◆ **DATASET RECORDS**
Segment Open

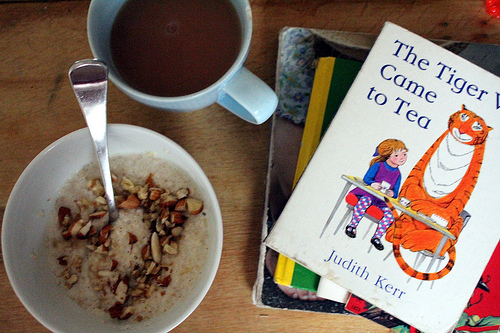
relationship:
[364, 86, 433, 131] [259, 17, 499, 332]
word in book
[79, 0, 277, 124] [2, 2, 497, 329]
cup sitting on table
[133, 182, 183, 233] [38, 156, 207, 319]
nuts on food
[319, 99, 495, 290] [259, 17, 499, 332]
picture on book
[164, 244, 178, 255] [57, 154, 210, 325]
pecans in oatmeal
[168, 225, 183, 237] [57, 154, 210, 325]
pecans in oatmeal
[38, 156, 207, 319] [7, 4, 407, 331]
food on table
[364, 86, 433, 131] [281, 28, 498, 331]
word are on book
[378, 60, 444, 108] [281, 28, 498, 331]
word on book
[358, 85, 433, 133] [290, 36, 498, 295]
word on book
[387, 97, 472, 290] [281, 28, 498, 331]
tiger on book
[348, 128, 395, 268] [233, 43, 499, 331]
girl on book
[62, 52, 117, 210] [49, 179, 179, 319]
spoon in oatmeal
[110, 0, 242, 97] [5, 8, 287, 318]
coffee on table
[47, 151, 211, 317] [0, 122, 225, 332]
oatmeal in bowl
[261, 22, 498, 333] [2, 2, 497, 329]
book are on table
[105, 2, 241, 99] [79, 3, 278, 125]
liquid in cup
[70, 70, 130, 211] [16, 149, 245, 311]
utensil in bowl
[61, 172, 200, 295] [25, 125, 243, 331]
food in bowl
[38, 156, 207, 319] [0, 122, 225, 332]
food in bowl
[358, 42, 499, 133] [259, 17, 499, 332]
title on book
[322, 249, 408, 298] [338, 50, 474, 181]
author on book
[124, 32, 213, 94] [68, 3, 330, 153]
coffee in cup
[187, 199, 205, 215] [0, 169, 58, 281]
nuts are in bowl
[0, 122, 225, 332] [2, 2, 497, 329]
bowl on table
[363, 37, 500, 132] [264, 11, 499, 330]
title on cover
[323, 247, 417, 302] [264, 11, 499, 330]
author on cover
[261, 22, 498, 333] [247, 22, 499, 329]
book on stack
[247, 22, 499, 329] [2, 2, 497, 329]
stack on table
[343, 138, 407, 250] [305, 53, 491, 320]
girl on book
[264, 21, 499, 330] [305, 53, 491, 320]
cover on book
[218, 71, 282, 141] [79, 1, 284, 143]
handle on mug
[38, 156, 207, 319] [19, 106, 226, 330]
food on bowl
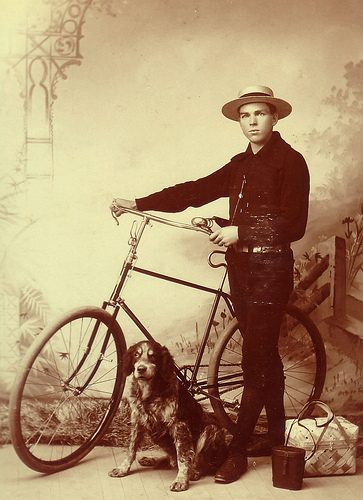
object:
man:
[109, 82, 311, 483]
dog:
[105, 336, 229, 491]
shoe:
[210, 450, 250, 483]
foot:
[212, 448, 250, 484]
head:
[120, 337, 174, 385]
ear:
[158, 343, 175, 384]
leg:
[169, 423, 191, 493]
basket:
[283, 399, 363, 492]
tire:
[206, 296, 332, 457]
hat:
[220, 83, 294, 122]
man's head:
[220, 81, 296, 146]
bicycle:
[7, 195, 329, 476]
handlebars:
[105, 194, 243, 256]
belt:
[227, 242, 292, 254]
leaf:
[107, 428, 113, 436]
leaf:
[91, 409, 95, 415]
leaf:
[120, 411, 125, 418]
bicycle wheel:
[6, 301, 129, 476]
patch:
[269, 441, 306, 492]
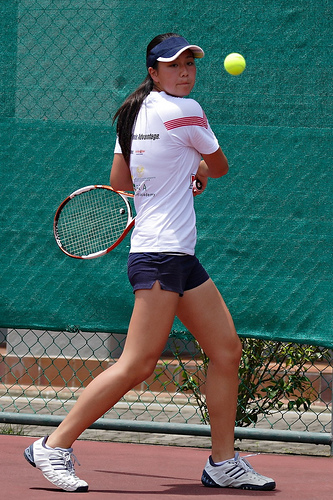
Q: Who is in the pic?
A: A woman.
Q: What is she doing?
A: Playing.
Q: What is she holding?
A: Racket.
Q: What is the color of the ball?
A: Green.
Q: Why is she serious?
A: To see the ball.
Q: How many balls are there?
A: 1.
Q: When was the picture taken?
A: During the day.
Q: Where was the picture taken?
A: On a tennis court.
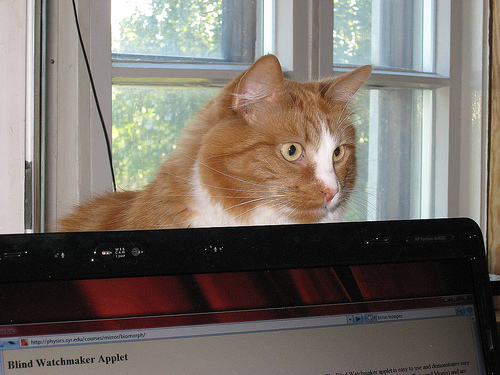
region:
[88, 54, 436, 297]
the cat is orange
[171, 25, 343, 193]
the cat is orange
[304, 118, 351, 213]
cat's nose is white and orange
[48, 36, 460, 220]
orange and white cat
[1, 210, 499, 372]
top of a laptop comuter monitor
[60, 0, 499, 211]
cat in front of white window frame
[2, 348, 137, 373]
Blind Watchmaker Applet written on screen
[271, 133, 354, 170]
cat's large eyes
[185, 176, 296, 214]
white whiskers on the cat's face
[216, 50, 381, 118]
triangular shaped cat's ears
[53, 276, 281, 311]
red and black graphic boarder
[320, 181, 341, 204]
cat's small pink nose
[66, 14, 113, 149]
black wire behind cat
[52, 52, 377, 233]
part of orange and white cat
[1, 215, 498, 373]
part of a laptop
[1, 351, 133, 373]
words on computer screen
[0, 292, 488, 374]
webpage open on computer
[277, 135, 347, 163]
cat's bright yellow eyes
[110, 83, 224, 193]
trees outside the window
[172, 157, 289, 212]
cat's long white whiskers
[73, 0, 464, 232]
white window behind cat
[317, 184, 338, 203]
cat's little pink nose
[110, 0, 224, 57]
sun shining brightly on trees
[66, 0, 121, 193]
Black cord hanging down the white wall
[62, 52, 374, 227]
Tan and white cat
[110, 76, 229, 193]
Lower Right window pane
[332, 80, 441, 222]
Window pane in the lower left corner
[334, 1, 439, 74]
Upper left window pane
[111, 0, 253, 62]
Window pane in upper right corner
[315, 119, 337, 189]
White patch on cat's face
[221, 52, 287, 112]
Right ear of cat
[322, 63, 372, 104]
Left ear of cat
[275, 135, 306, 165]
Right eye of cat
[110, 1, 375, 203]
green leavea on trees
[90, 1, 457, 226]
four panes of window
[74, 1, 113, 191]
black cord across window frame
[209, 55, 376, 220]
orange and white cat face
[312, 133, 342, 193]
white nose on cat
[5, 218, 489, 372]
top of open laptop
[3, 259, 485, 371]
image on laptop screen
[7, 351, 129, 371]
black words on screen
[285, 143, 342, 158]
black pupils in eyes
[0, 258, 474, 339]
black and red design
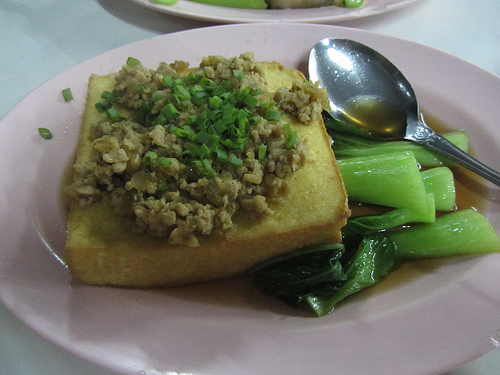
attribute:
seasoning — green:
[148, 84, 273, 187]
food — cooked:
[191, 99, 491, 314]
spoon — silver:
[361, 99, 401, 139]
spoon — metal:
[341, 60, 394, 122]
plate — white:
[31, 155, 488, 375]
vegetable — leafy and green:
[357, 176, 418, 255]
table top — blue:
[13, 52, 43, 84]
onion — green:
[210, 148, 230, 162]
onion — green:
[195, 139, 212, 159]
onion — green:
[262, 108, 281, 121]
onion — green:
[140, 147, 158, 166]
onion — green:
[160, 100, 179, 120]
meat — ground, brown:
[62, 52, 320, 249]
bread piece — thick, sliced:
[60, 58, 353, 288]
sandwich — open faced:
[63, 60, 351, 288]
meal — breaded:
[60, 57, 350, 288]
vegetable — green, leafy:
[245, 207, 484, 317]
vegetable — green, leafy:
[333, 149, 431, 216]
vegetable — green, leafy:
[339, 190, 438, 235]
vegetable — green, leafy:
[423, 163, 456, 213]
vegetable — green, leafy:
[326, 129, 470, 169]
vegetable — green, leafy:
[325, 119, 470, 169]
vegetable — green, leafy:
[320, 110, 374, 137]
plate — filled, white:
[128, 1, 415, 21]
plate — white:
[1, 20, 481, 372]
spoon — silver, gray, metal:
[304, 35, 484, 175]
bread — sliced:
[250, 140, 332, 224]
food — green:
[388, 180, 441, 229]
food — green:
[415, 205, 471, 262]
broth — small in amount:
[337, 94, 407, 143]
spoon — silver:
[306, 36, 498, 186]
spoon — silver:
[275, 40, 469, 173]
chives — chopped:
[164, 72, 250, 169]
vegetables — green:
[349, 139, 448, 274]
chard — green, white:
[330, 135, 473, 313]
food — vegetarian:
[73, 60, 484, 301]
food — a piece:
[82, 58, 287, 245]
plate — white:
[123, 303, 401, 373]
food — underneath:
[78, 65, 457, 303]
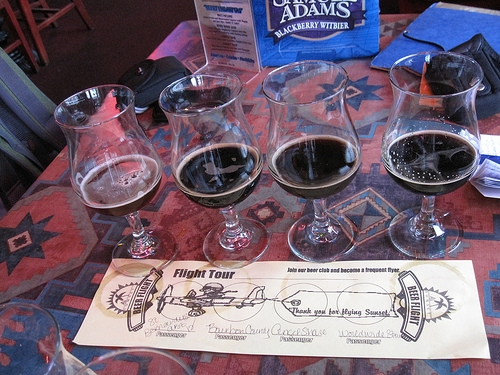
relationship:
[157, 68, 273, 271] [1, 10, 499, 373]
glass on table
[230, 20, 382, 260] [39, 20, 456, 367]
glass on table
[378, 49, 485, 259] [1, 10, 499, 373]
glass on table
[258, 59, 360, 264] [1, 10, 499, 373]
glass on table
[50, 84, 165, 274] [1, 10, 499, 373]
glass on table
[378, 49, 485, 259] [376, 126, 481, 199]
glass has brown liquid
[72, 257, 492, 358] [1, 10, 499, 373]
menu on table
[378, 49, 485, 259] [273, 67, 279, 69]
glass has rim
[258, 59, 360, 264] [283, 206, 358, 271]
glass has base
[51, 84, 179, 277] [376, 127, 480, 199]
glass with brown liquid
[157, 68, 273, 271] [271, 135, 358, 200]
glass with liquid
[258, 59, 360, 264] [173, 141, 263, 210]
glass with liquid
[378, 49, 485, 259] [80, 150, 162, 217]
glass with liquid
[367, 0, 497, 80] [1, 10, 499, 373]
blue folder on table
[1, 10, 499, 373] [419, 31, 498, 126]
table under black case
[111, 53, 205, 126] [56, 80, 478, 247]
black case behind glasses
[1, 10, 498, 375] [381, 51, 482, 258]
table in front of glasses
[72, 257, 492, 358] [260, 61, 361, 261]
menu in front of glasses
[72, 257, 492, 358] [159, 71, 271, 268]
menu in front of glasses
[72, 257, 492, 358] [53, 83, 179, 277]
menu in front of glasses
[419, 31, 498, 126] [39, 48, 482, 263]
black case behind glasses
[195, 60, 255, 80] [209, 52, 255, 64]
clear stand with blue lettering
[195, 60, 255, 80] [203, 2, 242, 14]
clear stand with blue lettering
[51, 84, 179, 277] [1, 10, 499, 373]
glass on table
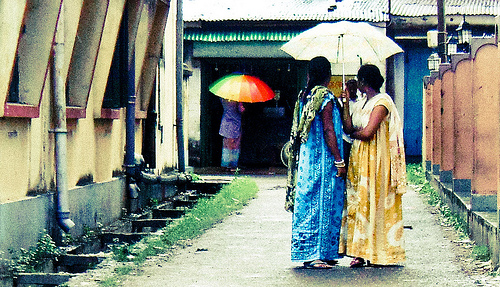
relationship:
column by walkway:
[461, 32, 496, 209] [251, 169, 461, 283]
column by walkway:
[414, 40, 495, 236] [203, 147, 302, 273]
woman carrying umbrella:
[211, 92, 283, 199] [198, 57, 305, 139]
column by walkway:
[21, 0, 62, 105] [75, 151, 480, 280]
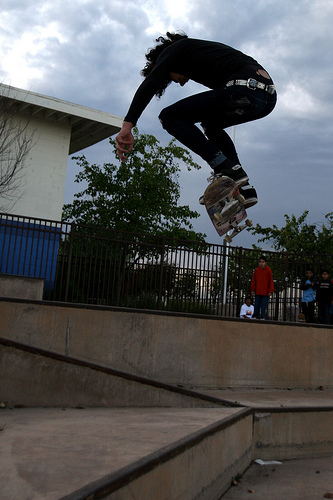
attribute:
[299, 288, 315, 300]
jacket — blue and black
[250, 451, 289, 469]
paper — white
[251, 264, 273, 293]
sweater — red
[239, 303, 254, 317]
top — white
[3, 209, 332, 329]
fence — black, wrought iron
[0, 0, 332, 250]
clouds — white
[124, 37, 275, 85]
black shirt — long sleeve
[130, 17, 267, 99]
shirt — white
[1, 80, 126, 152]
roof — white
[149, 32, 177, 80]
hair — curly, black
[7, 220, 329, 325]
iron fence — black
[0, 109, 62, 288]
building — white and blue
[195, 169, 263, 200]
feet — skateboarder's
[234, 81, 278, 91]
belt — white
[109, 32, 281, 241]
skateboarder — performing a trick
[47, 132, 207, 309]
trees — green 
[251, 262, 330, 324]
boys — close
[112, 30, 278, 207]
man — black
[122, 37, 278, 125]
shirt — long sleeve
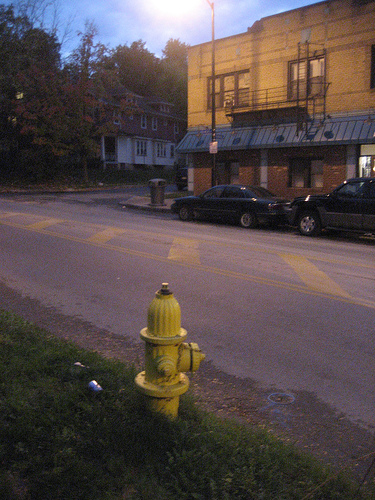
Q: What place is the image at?
A: It is at the road.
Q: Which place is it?
A: It is a road.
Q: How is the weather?
A: It is clear.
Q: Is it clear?
A: Yes, it is clear.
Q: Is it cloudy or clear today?
A: It is clear.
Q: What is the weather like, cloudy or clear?
A: It is clear.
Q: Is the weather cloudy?
A: No, it is clear.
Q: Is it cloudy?
A: No, it is clear.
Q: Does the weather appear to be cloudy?
A: No, it is clear.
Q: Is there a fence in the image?
A: No, there are no fences.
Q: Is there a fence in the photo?
A: No, there are no fences.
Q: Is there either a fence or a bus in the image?
A: No, there are no fences or buses.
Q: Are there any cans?
A: Yes, there is a can.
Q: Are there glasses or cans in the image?
A: Yes, there is a can.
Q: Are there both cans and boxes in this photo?
A: No, there is a can but no boxes.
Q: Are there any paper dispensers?
A: No, there are no paper dispensers.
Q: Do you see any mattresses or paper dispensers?
A: No, there are no paper dispensers or mattresses.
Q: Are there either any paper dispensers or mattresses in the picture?
A: No, there are no paper dispensers or mattresses.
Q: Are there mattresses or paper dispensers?
A: No, there are no paper dispensers or mattresses.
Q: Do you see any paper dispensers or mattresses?
A: No, there are no paper dispensers or mattresses.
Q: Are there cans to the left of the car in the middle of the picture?
A: Yes, there is a can to the left of the car.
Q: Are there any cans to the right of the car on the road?
A: No, the can is to the left of the car.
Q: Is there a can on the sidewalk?
A: Yes, there is a can on the sidewalk.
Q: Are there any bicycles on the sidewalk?
A: No, there is a can on the sidewalk.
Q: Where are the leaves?
A: The leaves are on the ground.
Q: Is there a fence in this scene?
A: No, there are no fences.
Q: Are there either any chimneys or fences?
A: No, there are no fences or chimneys.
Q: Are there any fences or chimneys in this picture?
A: No, there are no fences or chimneys.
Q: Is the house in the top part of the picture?
A: Yes, the house is in the top of the image.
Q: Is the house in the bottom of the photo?
A: No, the house is in the top of the image.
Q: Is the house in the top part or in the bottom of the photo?
A: The house is in the top of the image.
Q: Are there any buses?
A: No, there are no buses.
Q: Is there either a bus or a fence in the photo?
A: No, there are no buses or fences.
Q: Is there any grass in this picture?
A: Yes, there is grass.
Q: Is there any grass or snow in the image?
A: Yes, there is grass.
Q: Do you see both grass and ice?
A: No, there is grass but no ice.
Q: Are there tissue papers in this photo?
A: No, there are no tissue papers.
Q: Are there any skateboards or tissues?
A: No, there are no tissues or skateboards.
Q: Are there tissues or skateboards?
A: No, there are no tissues or skateboards.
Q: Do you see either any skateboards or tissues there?
A: No, there are no tissues or skateboards.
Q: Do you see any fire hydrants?
A: Yes, there is a fire hydrant.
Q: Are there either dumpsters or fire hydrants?
A: Yes, there is a fire hydrant.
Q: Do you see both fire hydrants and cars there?
A: Yes, there are both a fire hydrant and a car.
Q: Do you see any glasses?
A: No, there are no glasses.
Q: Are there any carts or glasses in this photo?
A: No, there are no glasses or carts.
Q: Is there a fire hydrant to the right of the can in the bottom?
A: Yes, there is a fire hydrant to the right of the can.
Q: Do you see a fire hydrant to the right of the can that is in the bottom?
A: Yes, there is a fire hydrant to the right of the can.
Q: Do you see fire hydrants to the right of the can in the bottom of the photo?
A: Yes, there is a fire hydrant to the right of the can.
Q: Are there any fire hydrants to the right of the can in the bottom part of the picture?
A: Yes, there is a fire hydrant to the right of the can.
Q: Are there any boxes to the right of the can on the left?
A: No, there is a fire hydrant to the right of the can.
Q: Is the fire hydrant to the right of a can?
A: Yes, the fire hydrant is to the right of a can.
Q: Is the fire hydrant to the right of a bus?
A: No, the fire hydrant is to the right of a can.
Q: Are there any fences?
A: No, there are no fences.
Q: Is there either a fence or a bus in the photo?
A: No, there are no fences or buses.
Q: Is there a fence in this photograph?
A: No, there are no fences.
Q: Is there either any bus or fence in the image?
A: No, there are no fences or buses.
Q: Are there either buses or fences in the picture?
A: No, there are no fences or buses.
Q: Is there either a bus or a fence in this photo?
A: No, there are no buses or fences.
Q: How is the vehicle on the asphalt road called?
A: The vehicle is a car.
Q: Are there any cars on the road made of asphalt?
A: Yes, there is a car on the road.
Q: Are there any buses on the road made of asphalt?
A: No, there is a car on the road.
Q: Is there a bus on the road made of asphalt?
A: No, there is a car on the road.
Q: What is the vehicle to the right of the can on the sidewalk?
A: The vehicle is a car.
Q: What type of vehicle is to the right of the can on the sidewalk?
A: The vehicle is a car.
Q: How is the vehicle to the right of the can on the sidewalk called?
A: The vehicle is a car.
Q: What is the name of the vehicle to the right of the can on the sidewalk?
A: The vehicle is a car.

Segment Closed

◆ **TASK OBJECTIVE**
Copy word for word the rows above, starting at the very first one and ending at the line that contains "picture on book". Leave the pictures out of your answer.

◆ **RESULT OF THIS EXERCISE**
relationship:
[364, 86, 433, 131] [259, 17, 499, 332]
word in book
[79, 0, 277, 124] [2, 2, 497, 329]
cup sitting on table
[133, 182, 183, 233] [38, 156, 207, 319]
nuts on food
[319, 99, 495, 290] [259, 17, 499, 332]
picture on book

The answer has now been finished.